» CEL ĆWICZENIA
Co według fragmentu rozmowy o domowym karmelu warto dodać na końcu, gdy karmel jest jeszcze gorący, i co to daje?

» FRAGMENT TEKSTU
.....
Akacja12 - Pon 04 Kwi, 2005 13:55
Temat postu:
HA! Musze się pochwalić bo mi WYSZŁO!!! Wczoraj go robiłam. to w 40 minut Wink. Tyle że robiłam z pół szklanki i cały czas mieszałam tylko pod koniec jak zaczeło biec to już mniej mieszałam Smile. Polecam dodać troche masła jak jeszcze jest gorący karmel na końcu,bo wtedy robi się chrupki po zastygnięciu a nie twardy biggrin. I chyba zrobie se dziś też ;] bo mam straszną ochote.
nasty_girl - Pon 04 Kwi, 2005 18:41
Temat postu:
ja nie ryzykuje, jesli chodzi o gotowanie to zawsze mi nie wychodzi, po ostatnim robieniu gofrow poddalam sie i wiecej prob gotowania, czy jakis eksperymentow z jedzeniem nie bedzie.. i tak pewnie lepsza cukierki toffi ze sklepu
Akacja12 - Pon 04 Kwi, 2005 19:25
Temat postu:
Jak śmiesz podważać nasz smak :P. Żartuje oczywiście XD. Mi bardzo smakowało, troche jak krówka. I naprawde nie masz co ryzykować. Zawsze możesz wziąć z 1/4 szklanki i będzie jeszcze szybciej :).
.....
» DANE ŹRÓDŁOWE
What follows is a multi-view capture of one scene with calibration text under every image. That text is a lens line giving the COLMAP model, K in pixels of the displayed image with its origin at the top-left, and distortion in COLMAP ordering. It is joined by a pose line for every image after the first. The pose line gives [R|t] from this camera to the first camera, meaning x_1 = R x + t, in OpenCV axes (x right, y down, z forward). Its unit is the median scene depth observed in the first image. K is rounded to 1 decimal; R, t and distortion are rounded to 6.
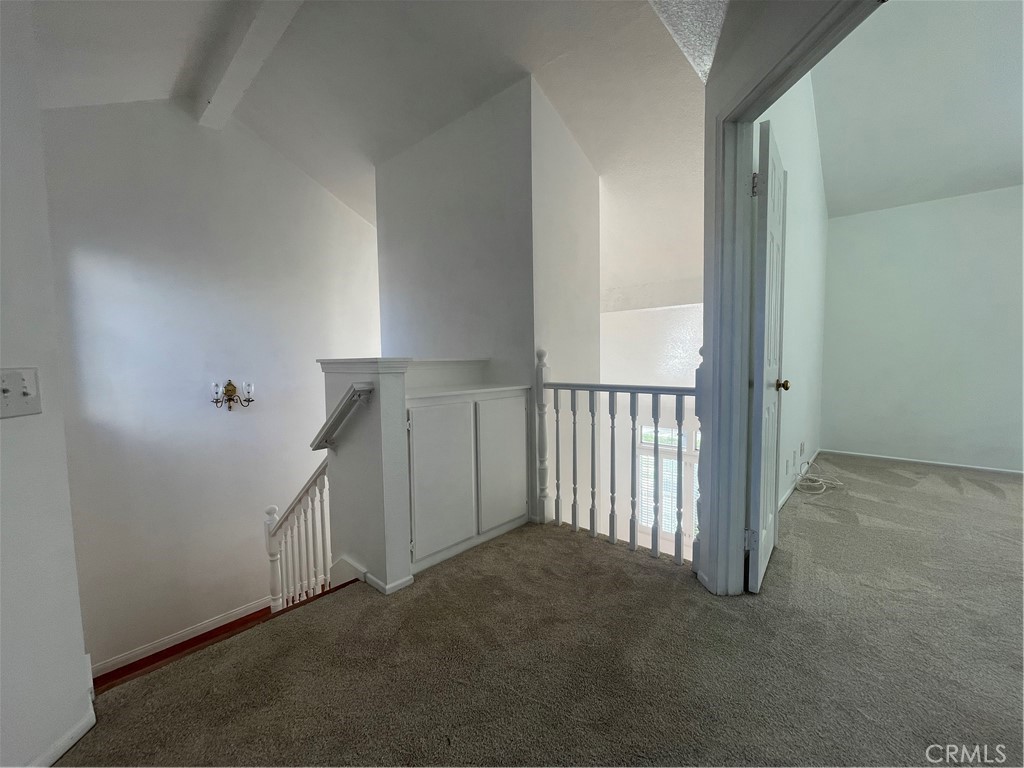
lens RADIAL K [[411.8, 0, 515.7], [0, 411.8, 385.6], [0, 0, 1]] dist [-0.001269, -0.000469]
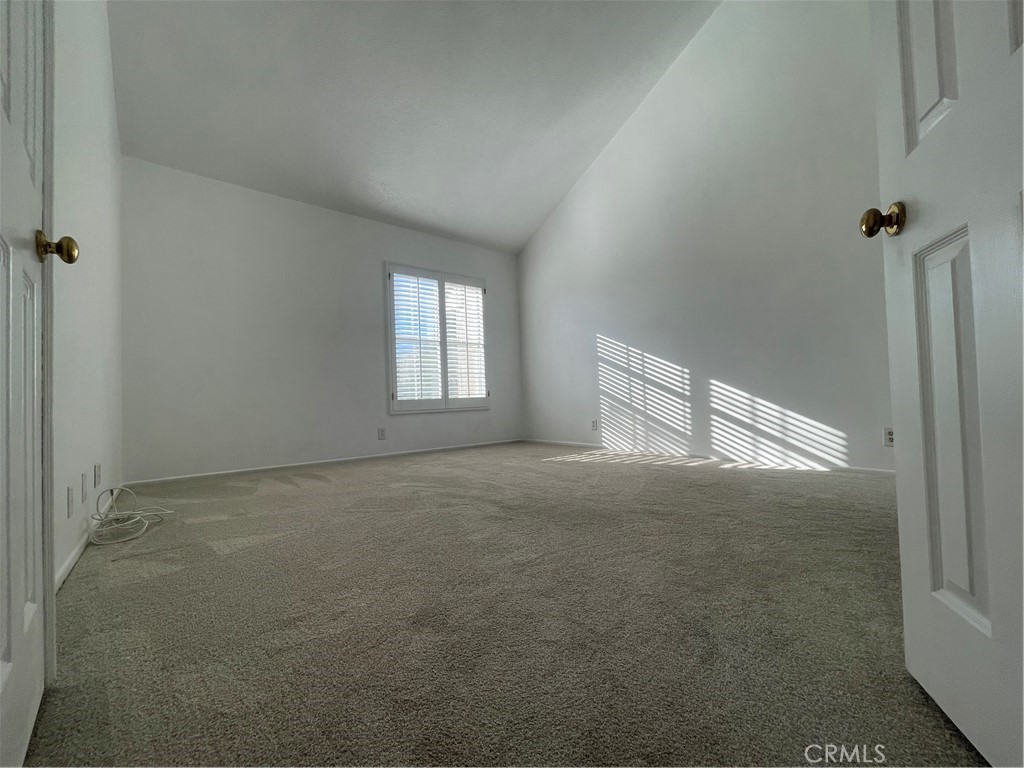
.....
» ROZWIĄZANIE ZADANIA
Trochę masła; dzięki temu karmel po zastygnięciu robi się chrupki, a nie twardy.